TASK DESCRIPTION: The response must consist of the lines below from the one with "[583,131,613,142] [65,151,153,162] their" through the one with "[79,173,163,185] contemporary ->", exactly as they appear and with both ends kept.

RECORDS PROVIDED:
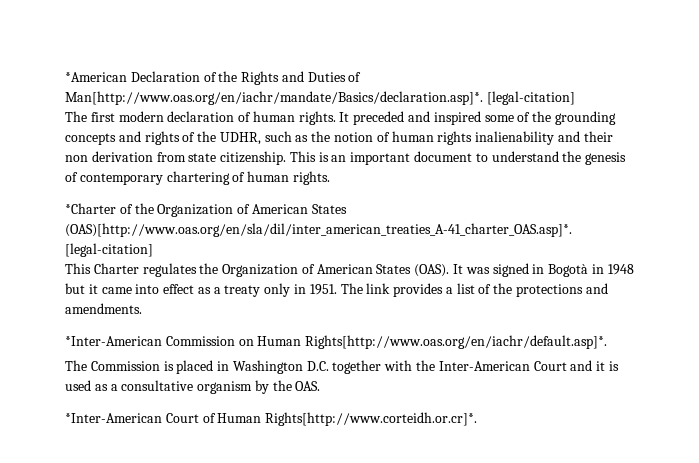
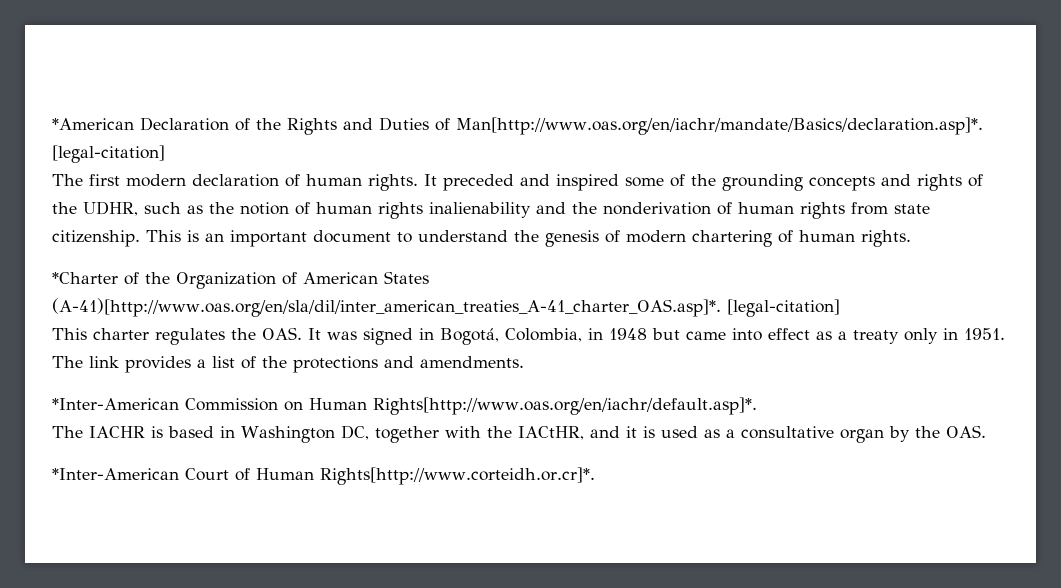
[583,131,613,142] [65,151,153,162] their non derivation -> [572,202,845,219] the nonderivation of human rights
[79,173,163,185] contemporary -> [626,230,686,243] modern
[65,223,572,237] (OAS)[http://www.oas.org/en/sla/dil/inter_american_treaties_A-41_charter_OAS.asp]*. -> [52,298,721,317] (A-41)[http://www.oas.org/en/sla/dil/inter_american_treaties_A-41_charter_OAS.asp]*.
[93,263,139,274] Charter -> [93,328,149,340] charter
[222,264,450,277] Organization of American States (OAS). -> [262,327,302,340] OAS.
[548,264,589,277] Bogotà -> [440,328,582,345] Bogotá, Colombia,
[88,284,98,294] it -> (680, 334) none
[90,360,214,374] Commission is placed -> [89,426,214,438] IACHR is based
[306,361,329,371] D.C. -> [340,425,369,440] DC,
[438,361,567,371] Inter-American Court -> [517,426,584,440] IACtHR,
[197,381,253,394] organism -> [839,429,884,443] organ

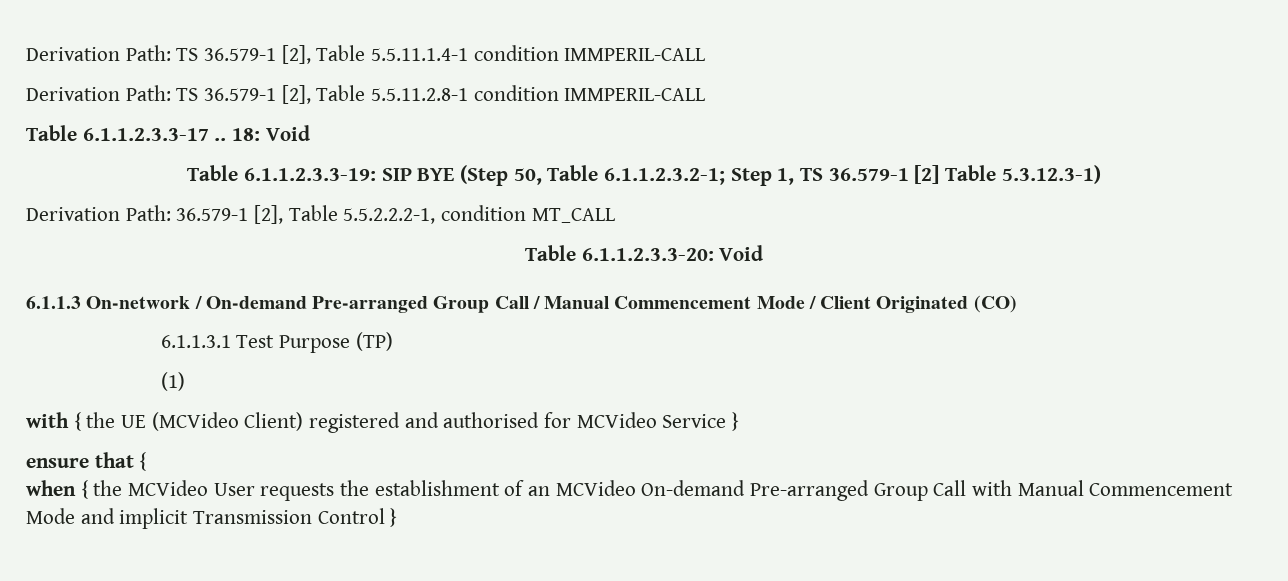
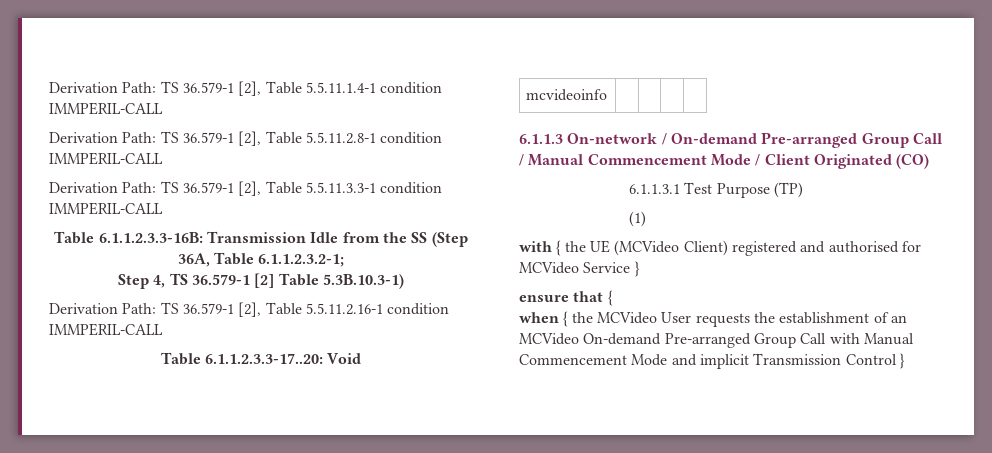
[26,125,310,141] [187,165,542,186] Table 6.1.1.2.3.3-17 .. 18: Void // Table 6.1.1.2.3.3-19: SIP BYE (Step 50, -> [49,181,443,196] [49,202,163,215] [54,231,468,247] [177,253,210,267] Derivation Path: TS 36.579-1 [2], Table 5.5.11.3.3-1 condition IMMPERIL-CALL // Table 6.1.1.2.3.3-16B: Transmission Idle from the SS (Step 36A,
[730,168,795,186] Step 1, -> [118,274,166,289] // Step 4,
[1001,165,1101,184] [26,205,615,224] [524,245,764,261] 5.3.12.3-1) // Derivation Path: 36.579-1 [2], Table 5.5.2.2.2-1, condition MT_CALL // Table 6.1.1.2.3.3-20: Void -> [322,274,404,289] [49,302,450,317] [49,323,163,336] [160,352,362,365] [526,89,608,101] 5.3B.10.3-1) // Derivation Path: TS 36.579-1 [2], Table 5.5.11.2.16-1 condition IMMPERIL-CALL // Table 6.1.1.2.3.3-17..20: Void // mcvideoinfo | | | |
---
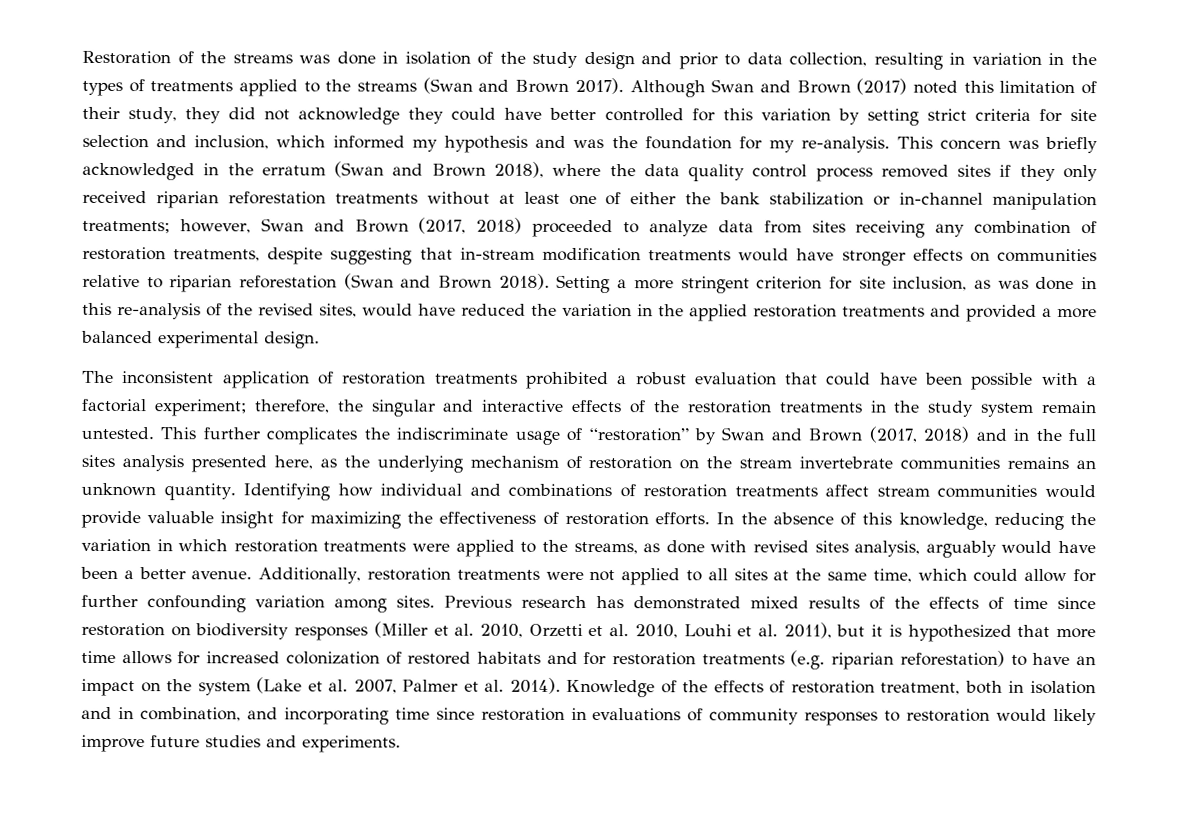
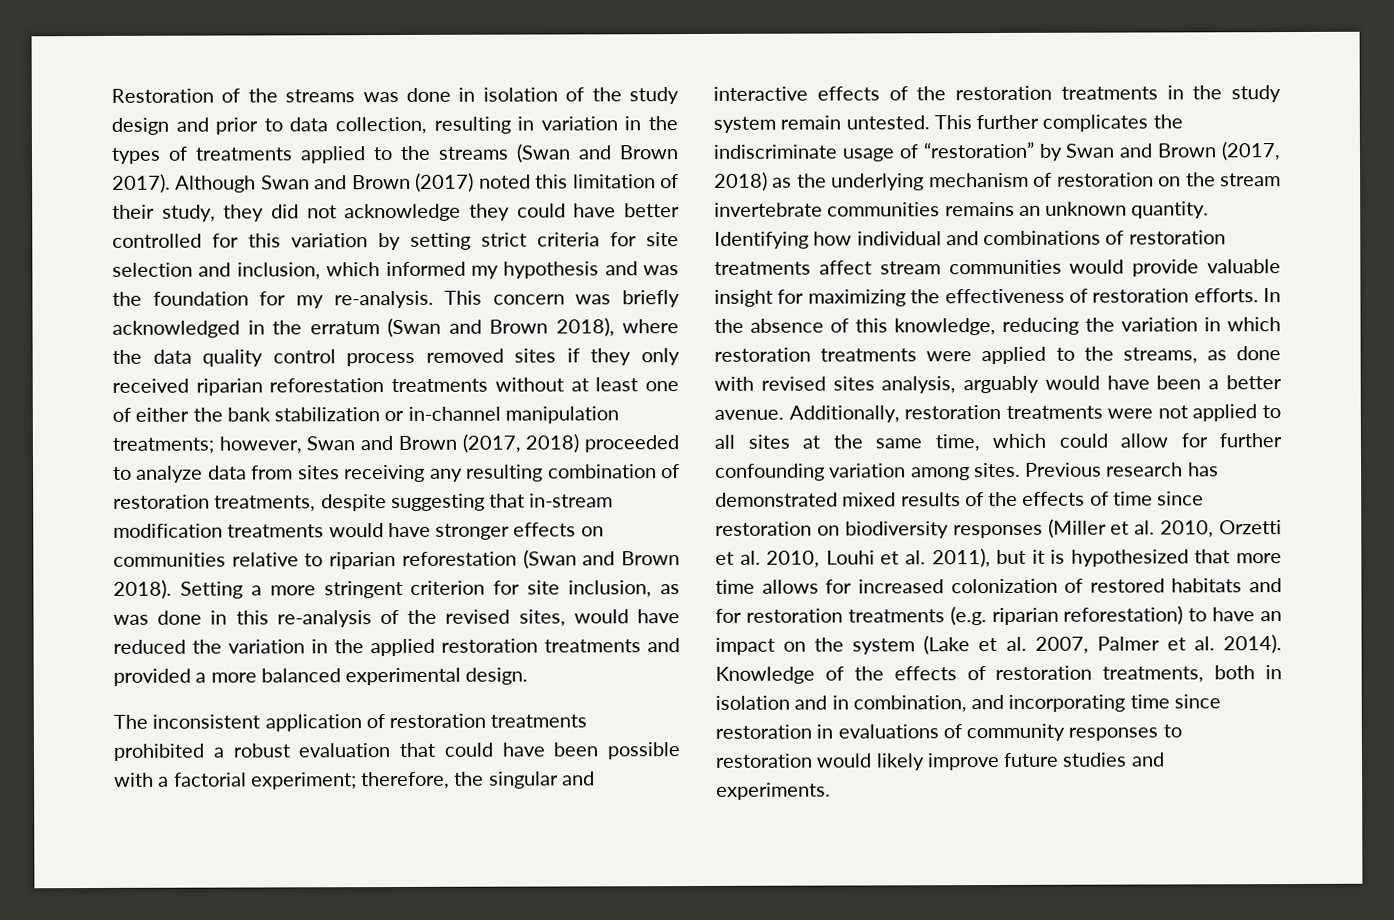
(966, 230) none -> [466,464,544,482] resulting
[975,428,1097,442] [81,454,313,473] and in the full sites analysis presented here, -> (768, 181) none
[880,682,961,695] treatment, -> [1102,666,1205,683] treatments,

EXPECTED OUTPUT:
[583,131,613,142] [65,151,153,162] their non derivation -> [572,202,845,219] the nonderivation of human rights
[79,173,163,185] contemporary -> [626,230,686,243] modern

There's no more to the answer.